» **TASKS FOR THIS EXERCISE**:
1 - In the Statalist thread, what does _N represent within the by group?
2 - Repeat the Statalist thread word for word from "The command I" up to and including "will be retained.".

» **SOURCE PASSAGE**:
==========

From  "Gauri Khanna" <gwkhanna@hotmail.com> 
To  statalist@hsphsun2.harvard.edu 
Subject  RE: st: Dropping/Keeping observations25 April 
Date  Thu, 27 Apr 2006 13:56:04 +0000 
Thank you Maarten. Gauri
From: "Maarten Buis" <M.Buis@fsw.vu.nl>_________________________________________________________________
ReplyTo: statalist@hsphsun2.harvard.edu
To: <statalist@hsphsun2.harvard.edu>
Subject: RE: st: Dropping/Keeping observations25 April
Date: Tue, 25 Apr 2006 18:45:15 +0200
Gauri:
Michael pointed this out already, but our discussion might
have been a bit too terse.
My answer was tainted by the typical reason why I would
use such keep or drop commands in combination with
graphs. I keep just one case for each combination of x
and y, since multiple observations would just be
plotted on top of one another so don't show but do make
your graph file a lot larger. This is probably not the
case for you, so Michael solution is just fine.
The command I used that droped cases was:
by rep78: keep if _n==_N & _N>1 & rep78 <. 
So my command contained three conditions a case should
match in order to be retained in the dataset:
_n==_N: _n is the current observation number within the
by group, and _N is the total within the by group. So
say a group consists of 5 cases than only the last case
(with observation number 5) will be retained.

==========

» **PROVIDED DATA**:

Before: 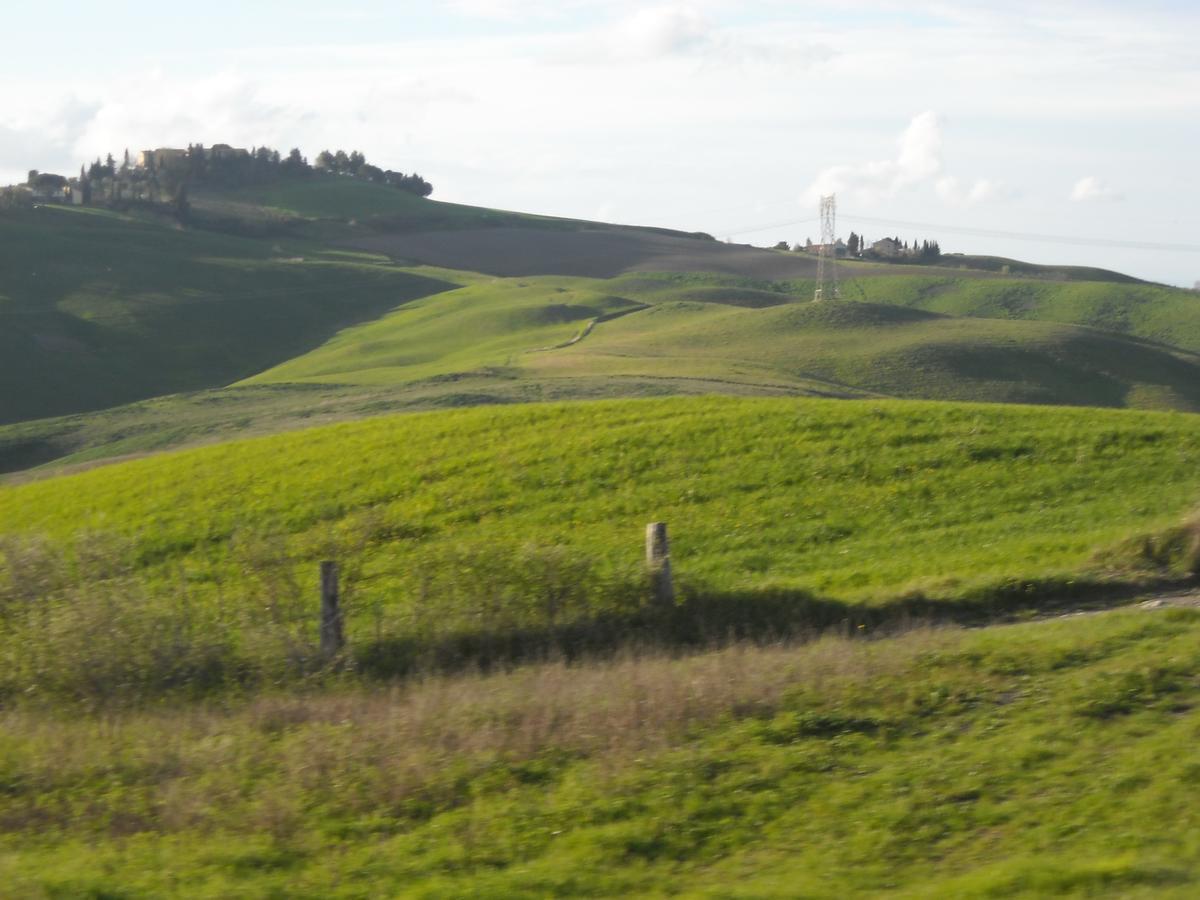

==========

» **COMPLETE ANSWERS**:
1 - The total within the by group.

2 -
The command I used that droped cases was:
by rep78: keep if _n==_N & _N>1 & rep78 <. 
So my command contained three conditions a case should
match in order to be retained in the dataset:
_n==_N: _n is the current observation number within the
by group, and _N is the total within the by group. So
say a group consists of 5 cases than only the last case
(with observation number 5) will be retained.